EXERCISE GOAL:
Among the lines below, a stretch begins at the one with "197 186 3.30" and ends at the one with "194 287 3.39". Repeat that stretch exactly, ends included.

RECORDS TO PROCESS:

______________________________

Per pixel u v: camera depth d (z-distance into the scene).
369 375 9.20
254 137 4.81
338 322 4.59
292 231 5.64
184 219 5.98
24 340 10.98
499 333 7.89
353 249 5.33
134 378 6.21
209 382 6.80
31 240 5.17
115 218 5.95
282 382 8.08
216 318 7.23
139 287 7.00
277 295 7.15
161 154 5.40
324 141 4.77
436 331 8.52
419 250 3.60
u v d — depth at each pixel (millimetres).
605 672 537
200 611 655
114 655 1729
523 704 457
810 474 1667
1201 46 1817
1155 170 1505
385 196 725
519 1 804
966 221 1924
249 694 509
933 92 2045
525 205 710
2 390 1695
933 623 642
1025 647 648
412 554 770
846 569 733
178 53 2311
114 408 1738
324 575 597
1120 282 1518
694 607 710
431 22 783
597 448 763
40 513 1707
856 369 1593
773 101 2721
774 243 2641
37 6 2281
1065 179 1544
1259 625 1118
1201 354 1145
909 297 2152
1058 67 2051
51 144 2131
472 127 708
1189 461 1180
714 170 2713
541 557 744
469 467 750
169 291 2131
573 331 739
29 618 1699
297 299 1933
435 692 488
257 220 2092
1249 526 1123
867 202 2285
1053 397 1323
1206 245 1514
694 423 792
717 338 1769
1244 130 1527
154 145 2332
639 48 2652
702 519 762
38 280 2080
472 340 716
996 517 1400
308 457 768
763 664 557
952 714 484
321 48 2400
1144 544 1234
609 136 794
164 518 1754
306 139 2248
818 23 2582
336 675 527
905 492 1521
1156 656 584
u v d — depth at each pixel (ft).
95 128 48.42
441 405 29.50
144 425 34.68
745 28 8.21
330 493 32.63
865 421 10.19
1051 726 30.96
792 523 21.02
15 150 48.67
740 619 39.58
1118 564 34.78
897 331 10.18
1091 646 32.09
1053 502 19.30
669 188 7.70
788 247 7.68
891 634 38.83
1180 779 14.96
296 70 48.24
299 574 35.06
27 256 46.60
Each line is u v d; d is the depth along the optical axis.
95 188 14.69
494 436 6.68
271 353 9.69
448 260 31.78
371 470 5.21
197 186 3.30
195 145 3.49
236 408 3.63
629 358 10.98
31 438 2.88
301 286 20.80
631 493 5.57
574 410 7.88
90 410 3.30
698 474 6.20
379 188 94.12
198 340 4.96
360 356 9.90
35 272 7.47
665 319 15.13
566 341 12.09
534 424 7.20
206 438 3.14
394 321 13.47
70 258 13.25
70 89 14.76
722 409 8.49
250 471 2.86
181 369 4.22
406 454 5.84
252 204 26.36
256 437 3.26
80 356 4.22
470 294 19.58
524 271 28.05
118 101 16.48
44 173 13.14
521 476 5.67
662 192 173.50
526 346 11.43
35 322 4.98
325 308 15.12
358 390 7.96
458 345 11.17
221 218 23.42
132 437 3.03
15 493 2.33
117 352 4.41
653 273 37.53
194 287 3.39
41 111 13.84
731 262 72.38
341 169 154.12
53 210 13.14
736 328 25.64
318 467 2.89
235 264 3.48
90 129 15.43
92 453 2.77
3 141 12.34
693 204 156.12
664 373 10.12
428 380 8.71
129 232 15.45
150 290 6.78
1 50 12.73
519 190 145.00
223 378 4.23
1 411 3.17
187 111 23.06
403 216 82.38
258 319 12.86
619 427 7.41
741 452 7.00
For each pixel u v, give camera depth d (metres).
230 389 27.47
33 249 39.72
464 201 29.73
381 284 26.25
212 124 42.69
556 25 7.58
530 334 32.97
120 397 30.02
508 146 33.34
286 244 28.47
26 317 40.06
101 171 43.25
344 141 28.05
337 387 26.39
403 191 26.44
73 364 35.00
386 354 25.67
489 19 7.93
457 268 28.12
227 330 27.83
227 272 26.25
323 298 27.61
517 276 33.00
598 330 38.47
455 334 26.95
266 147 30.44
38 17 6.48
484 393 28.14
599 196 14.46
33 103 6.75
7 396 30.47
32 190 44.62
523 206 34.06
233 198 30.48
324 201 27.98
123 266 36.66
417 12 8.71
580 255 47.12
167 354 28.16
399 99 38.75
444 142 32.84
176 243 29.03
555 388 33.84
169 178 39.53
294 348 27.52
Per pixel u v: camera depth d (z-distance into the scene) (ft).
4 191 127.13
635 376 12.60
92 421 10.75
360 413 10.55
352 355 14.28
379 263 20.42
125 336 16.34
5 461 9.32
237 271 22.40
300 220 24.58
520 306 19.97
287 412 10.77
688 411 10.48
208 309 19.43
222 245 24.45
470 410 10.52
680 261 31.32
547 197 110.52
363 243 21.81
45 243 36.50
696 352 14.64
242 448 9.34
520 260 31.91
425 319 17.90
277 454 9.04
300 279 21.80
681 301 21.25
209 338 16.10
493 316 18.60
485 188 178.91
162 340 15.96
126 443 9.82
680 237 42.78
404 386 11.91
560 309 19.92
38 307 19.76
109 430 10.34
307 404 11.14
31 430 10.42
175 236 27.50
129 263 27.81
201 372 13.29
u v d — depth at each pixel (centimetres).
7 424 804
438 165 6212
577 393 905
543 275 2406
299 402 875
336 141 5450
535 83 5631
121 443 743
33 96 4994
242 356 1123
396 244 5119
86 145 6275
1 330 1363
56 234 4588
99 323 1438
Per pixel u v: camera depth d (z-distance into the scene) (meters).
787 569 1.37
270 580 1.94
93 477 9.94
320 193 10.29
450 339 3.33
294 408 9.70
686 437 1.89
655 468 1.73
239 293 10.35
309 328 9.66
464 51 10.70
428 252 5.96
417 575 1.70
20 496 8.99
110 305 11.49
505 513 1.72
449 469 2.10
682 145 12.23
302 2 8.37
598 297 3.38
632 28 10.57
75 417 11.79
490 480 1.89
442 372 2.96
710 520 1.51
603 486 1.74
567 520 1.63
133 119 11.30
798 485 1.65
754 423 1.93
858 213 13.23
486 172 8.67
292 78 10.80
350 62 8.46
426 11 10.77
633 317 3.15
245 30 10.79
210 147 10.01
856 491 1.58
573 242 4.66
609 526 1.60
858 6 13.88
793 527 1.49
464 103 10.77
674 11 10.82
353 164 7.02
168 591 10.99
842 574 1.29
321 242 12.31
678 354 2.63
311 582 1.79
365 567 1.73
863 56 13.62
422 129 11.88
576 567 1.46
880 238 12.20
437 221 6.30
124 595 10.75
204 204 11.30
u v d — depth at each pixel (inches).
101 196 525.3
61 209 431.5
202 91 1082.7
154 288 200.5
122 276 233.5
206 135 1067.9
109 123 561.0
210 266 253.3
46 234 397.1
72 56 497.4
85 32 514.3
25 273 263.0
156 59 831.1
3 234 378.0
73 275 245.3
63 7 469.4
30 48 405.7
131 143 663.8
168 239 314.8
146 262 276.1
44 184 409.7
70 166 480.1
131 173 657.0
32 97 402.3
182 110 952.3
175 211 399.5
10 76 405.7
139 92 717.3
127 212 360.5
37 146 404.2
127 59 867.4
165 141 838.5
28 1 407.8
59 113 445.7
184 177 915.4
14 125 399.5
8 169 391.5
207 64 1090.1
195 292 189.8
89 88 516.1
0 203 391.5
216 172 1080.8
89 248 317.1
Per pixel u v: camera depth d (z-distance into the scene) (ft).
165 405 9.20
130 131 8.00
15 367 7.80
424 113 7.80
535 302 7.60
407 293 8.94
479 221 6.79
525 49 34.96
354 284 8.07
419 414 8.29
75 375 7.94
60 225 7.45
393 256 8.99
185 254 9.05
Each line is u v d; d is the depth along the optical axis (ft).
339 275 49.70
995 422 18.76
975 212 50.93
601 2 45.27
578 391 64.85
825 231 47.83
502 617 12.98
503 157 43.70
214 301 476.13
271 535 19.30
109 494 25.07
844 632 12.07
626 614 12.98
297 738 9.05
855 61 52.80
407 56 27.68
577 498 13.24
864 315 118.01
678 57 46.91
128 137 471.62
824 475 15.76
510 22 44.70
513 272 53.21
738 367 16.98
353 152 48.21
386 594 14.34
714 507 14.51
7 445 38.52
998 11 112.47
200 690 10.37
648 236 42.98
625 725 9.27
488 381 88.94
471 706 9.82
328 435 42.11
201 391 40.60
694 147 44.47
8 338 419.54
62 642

______________________________

COMPLETED EXERCISE:
197 186 3.30
195 145 3.49
236 408 3.63
629 358 10.98
31 438 2.88
301 286 20.80
631 493 5.57
574 410 7.88
90 410 3.30
698 474 6.20
379 188 94.12
198 340 4.96
360 356 9.90
35 272 7.47
665 319 15.13
566 341 12.09
534 424 7.20
206 438 3.14
394 321 13.47
70 258 13.25
70 89 14.76
722 409 8.49
250 471 2.86
181 369 4.22
406 454 5.84
252 204 26.36
256 437 3.26
80 356 4.22
470 294 19.58
524 271 28.05
118 101 16.48
44 173 13.14
521 476 5.67
662 192 173.50
526 346 11.43
35 322 4.98
325 308 15.12
358 390 7.96
458 345 11.17
221 218 23.42
132 437 3.03
15 493 2.33
117 352 4.41
653 273 37.53
194 287 3.39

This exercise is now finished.